If everything is the same — the prompt, the seed, the settings — why is the character not the same?

Hold that question for a moment before reading the next section.


What Is Actually Happening

The model does not execute your prompt directly.

When you write a prompt, the model does not read it the way you do. It converts your input into an internal representation — a compressed, reinterpreted version of what you wrote — and generates output based on that internal state.

In other words:

A (your input)
→ A′ (internal reconstruction)
→ B′ (generated output)

You wrote A. The model generated B′. But what actually drove the generation was A′ — something you cannot see and cannot directly control.

Small differences in how A is interpreted can produce different values of A′. And different values of A′ produce different outputs.

This is why identical prompts do not guarantee identical characters.


What This Means

Character consistency is not a prompt property.

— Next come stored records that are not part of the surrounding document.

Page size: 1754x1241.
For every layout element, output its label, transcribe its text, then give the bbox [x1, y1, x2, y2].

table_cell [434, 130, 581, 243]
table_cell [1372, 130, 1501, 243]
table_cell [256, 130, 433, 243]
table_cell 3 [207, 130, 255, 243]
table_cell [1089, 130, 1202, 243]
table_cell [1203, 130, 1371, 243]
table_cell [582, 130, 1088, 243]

You cannot write your way to a stable identity. No matter how detailed the description, the model will always reinterpret it. The reinterpretation is probabilistic. The output will vary.

This means consistency is not a problem of description. It is a problem of convergence.

The question is not “how do I describe this character correctly?”

It is “how do I bring the model back to the same identity state?”


What You Can Do About It

A few practical directions — not a tutorial, but a starting point.

Separating identity attributes from scene attributes tends to produce more stable reconstructions. When identity and scene are mixed together, the model may resolve the tension between them in unexpected ways.

Using a previously validated image as a reference — rather than relying on text alone — can anchor the generation toward a known stable state. An image carries more identity information than a description.

Iterative convergence tends to work better than single-shot generation. Rather than trying to get the right character in one attempt, treat generation as a process of gradual refinement toward a target state.


The Real Question

Most people ask: how do I get the same image?

That is the wrong question.

The right question is: how do I recover the same identity?

Identity is not preserved by the prompt. It drifts with each generation. The goal is not to produce an identical image — it is to bring the reconstruction back to a defined convergence point, again and again, across as many generations as you need.

That is a control problem. And it is solvable.

This is not a guaranteed method, but a practical way to approach the problem.